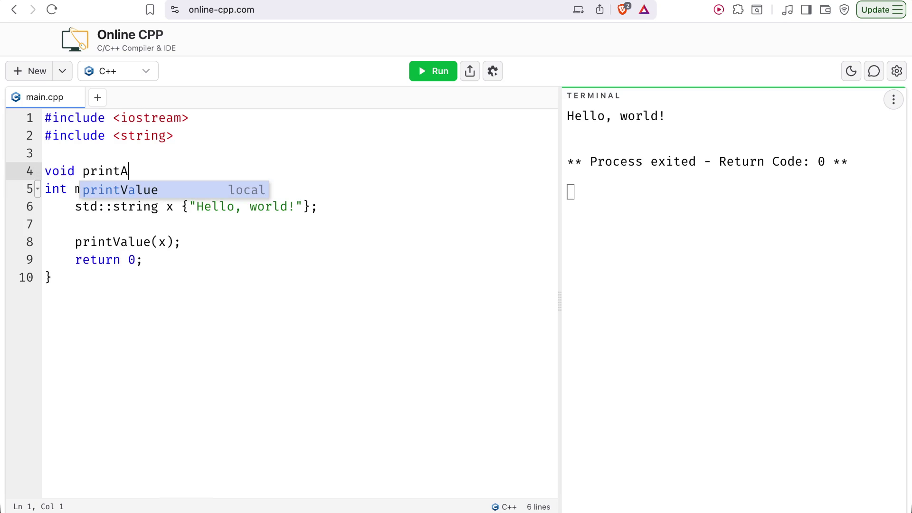
{"action": "key", "text": "BackSpace"}
{"action": "key", "text": "BackSpace"}
{"action": "type", "text": "ses() {"}
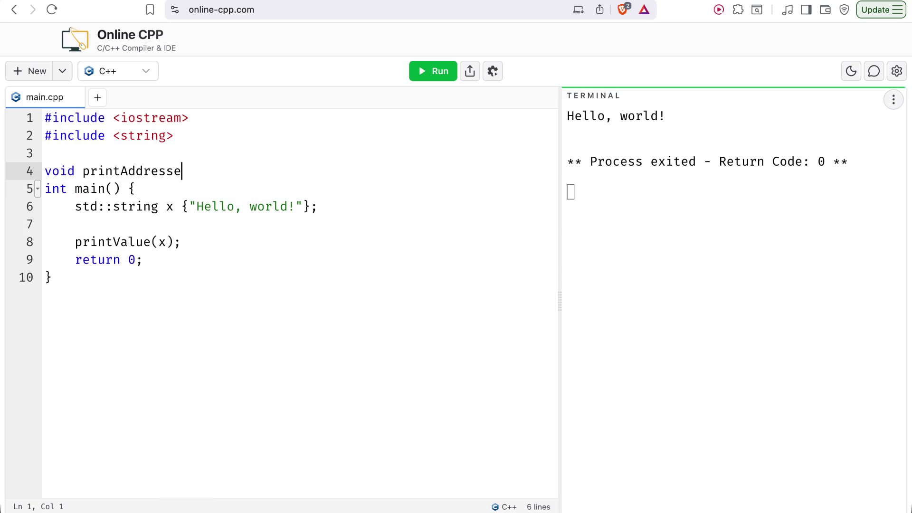
{"action": "key", "text": "Return"}
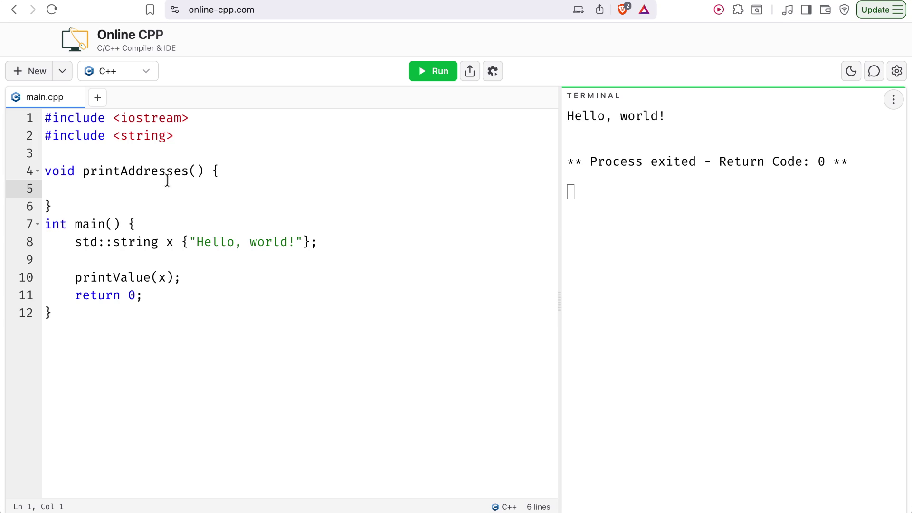
{"action": "left_click", "coordinate": [145, 198]}
{"action": "key", "text": "Return"}
{"action": "left_click", "coordinate": [196, 171]}
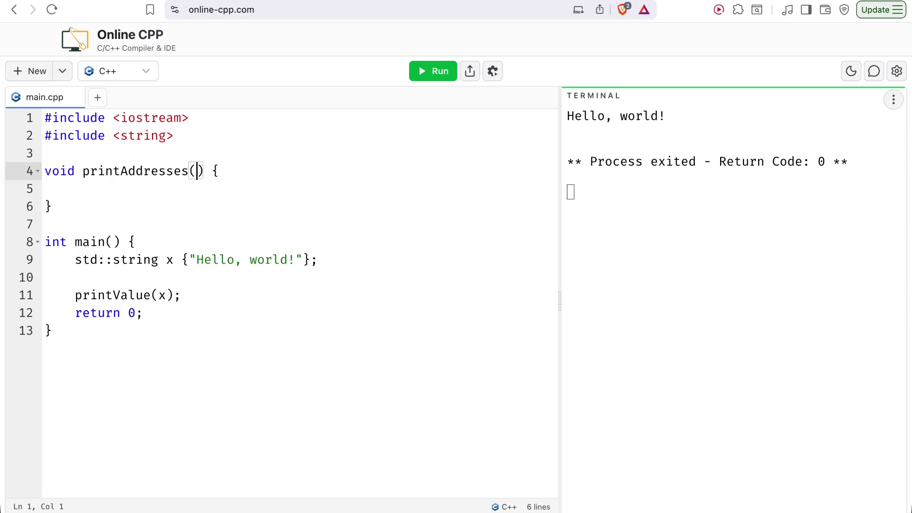
{"action": "type", "text": "int val,"}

=== EXERCISE REQUIREMENTS ===
Give only the number of lines in the preceding material that contain the string "coordinate".

=== TASK ANSWER ===
2